So I took a year off from blogging and it's been amazing to put a bit of distance from my thoughts and to see if I could get certain things out of my head but who can tell if the shock treatment worked? It was a bit like going cold turkey or whatever recovering alcoholics call the moment of lucidity but I did miss telling you all about my utterly boring life and my pining for impossibilities. So 2010 finds us all a little older with a few more babies amongst us and the usual anxieties and I for one have been stuck in so many different parts of the earth I wonder if I ever had a past or if I begin each day like a virgin soul imagining who I'll encounter.
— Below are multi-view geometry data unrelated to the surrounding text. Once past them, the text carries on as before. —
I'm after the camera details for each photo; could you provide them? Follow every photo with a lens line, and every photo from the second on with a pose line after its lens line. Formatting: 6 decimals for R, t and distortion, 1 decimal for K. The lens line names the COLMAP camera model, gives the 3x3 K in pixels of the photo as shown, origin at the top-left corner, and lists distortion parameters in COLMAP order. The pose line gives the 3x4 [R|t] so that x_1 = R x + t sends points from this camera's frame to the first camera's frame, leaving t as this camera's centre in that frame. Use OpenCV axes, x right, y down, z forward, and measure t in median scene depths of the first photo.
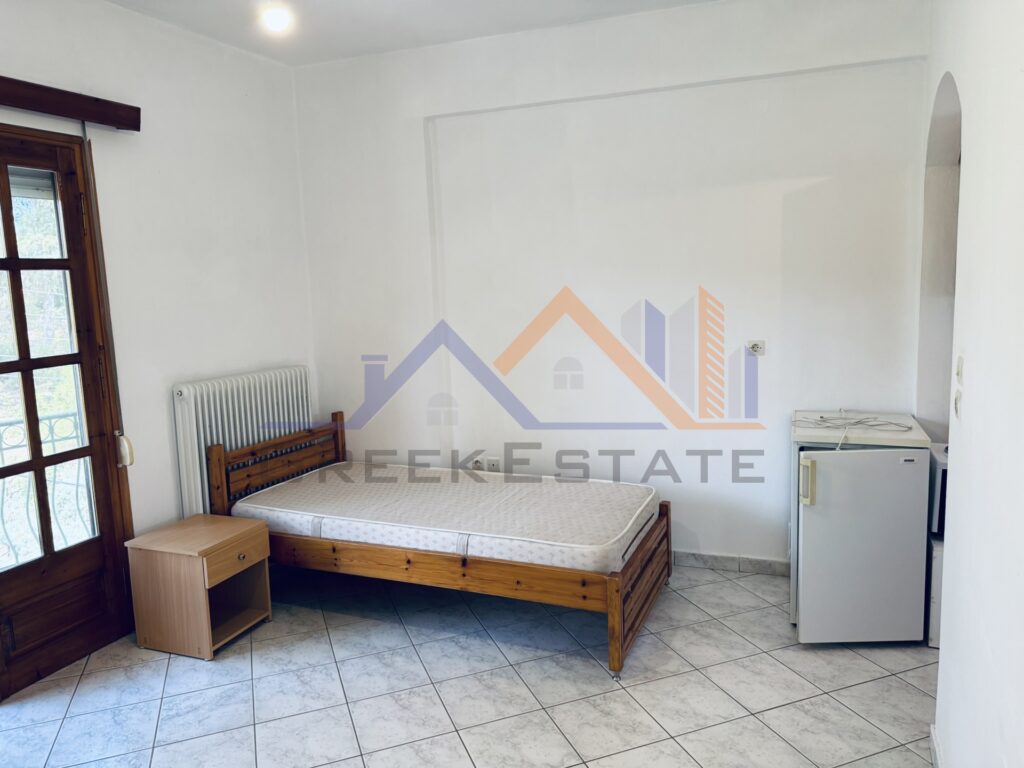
lens RADIAL K [[723.9, 0, 500.1], [0, 723.9, 374.3], [0, 0, 1]] dist [0.061451, -0.060546]
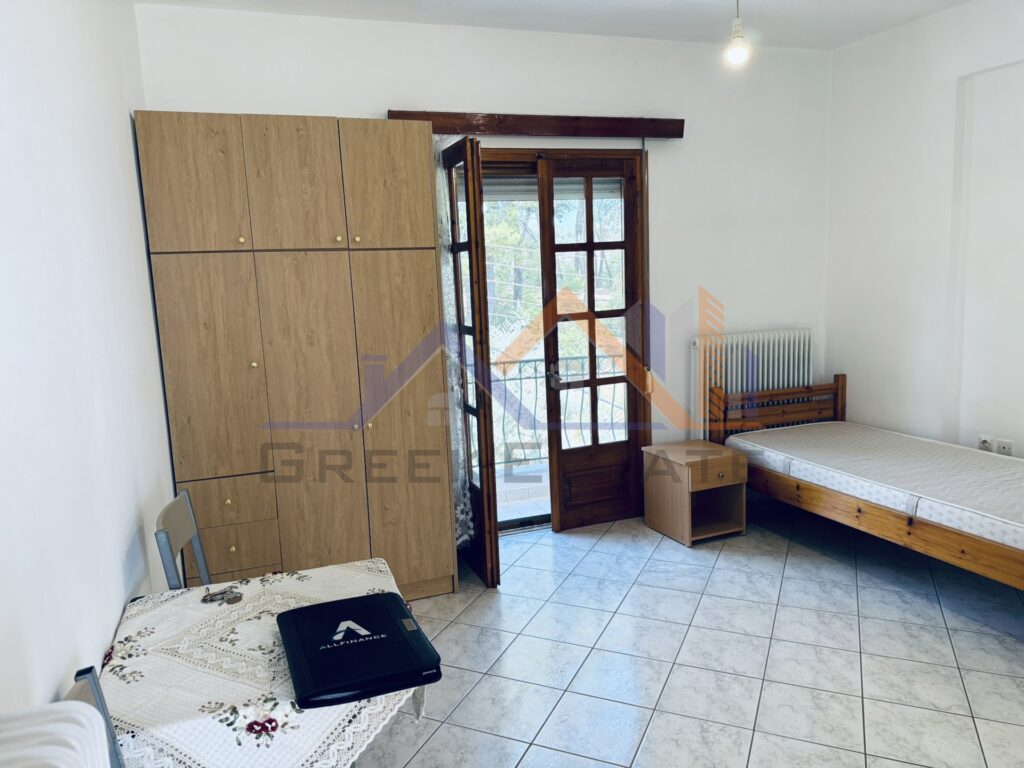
lens RADIAL K [[723.9, 0, 504.7], [0, 723.9, 383.1], [0, 0, 1]] dist [0.061451, -0.060546]
pose [[0.715912, 0.109101, -0.689613, 0.233071], [-0.069855, 0.993952, 0.084730, 0.011818], [0.694687, -0.012487, 0.719204, -0.159357]]
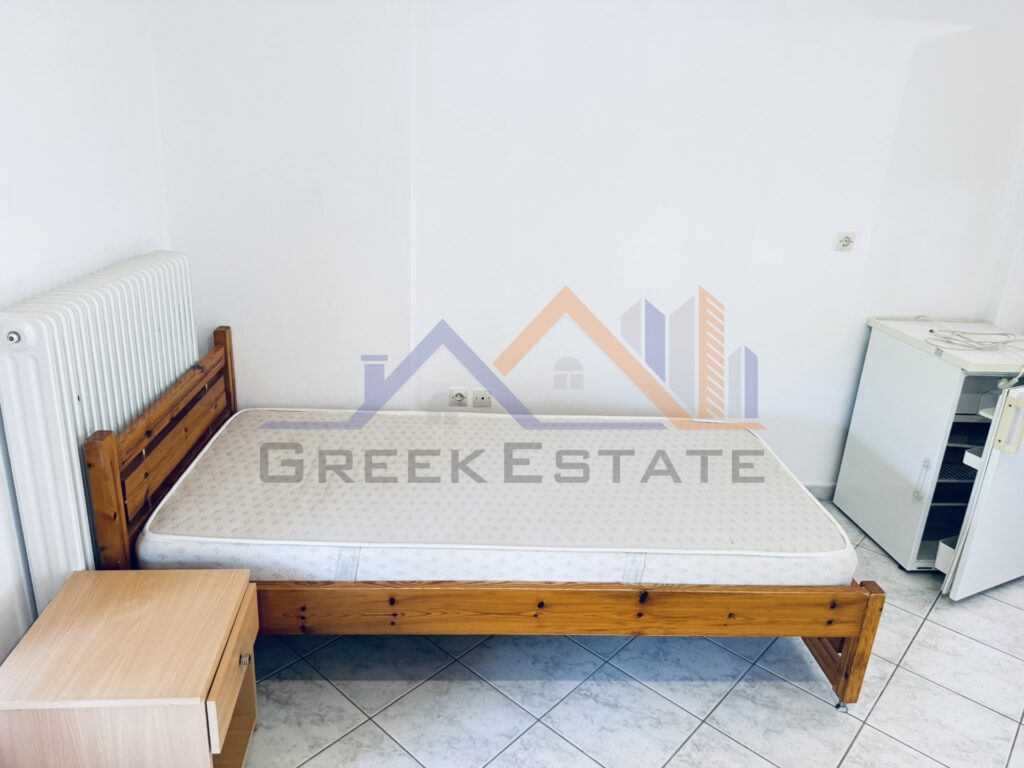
lens RADIAL K [[751.1, 0, 501.5], [0, 751.1, 381.8], [0, 0, 1]] dist [0.019030, -0.009539]
pose [[0.879628, -0.076288, 0.469505, -0.445804], [-0.034100, 0.974402, 0.222213, -0.067335], [-0.474439, -0.211475, 0.854509, 0.519940]]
The world has changed utterly in just one year - the kids are bigger the politics the same and yet different and old jobs I used to love bore the tits off me and I think of people knowing the next time I meet so and so they'll have spread out like all the rest of us and I have a weakness for white wine because somebody mentioned it's better than the whiskey for one's health and the novels are no nearer to being finished and projects are postponed and we rush on to another year knowing these years go so very quickly and it's later than we think. Enough, just to say I've got my blogging mojo back and there's much to discuss.
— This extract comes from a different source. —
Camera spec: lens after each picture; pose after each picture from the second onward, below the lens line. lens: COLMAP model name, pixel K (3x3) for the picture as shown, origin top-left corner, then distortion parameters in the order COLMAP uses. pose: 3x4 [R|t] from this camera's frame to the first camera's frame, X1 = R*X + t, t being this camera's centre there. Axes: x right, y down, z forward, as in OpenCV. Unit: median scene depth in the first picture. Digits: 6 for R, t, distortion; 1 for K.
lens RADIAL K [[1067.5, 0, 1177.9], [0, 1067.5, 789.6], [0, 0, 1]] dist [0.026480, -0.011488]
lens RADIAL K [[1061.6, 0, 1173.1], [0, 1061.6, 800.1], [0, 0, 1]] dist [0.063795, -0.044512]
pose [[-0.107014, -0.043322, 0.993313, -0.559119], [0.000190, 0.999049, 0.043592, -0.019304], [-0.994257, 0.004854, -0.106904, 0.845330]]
August finds me in my third favourite city holding on to world cup memories and watching my creative friends in that permanent struggle to keep heart and soul head and inspiration together and the Jozi winter just won't die a natural death when days are steaming hot and the nights freezing and the world has really moved on from all the attention lavished on this country during June and July but it's just a very difficult city to leave. I've fallen in love countless times, with the city and its folk with Soweto and her endless renewal with the confusion of liberty versus poverty with the music the styles and all manner of dreams all to do with this teenage nation but I reckon I'd better leave it alone for a while longer and come back when I'm better prepared. But like I said, it's a difficult city to leave and the stories the city has to tell are too many to be covered on a tourist visa. I should really catch a bus up to the broken country to catch up with blood and buddies and then settle down to more of this, but even the kids think I'm wasting my life traveling on a bus for 18 hours but I bet they'll be doing it too very soon.
My head is crowded with the same thoughts as before, but those thoughts that say what an amazing continent this is still rule the heart and I'll hang around until I can't afford breakfast.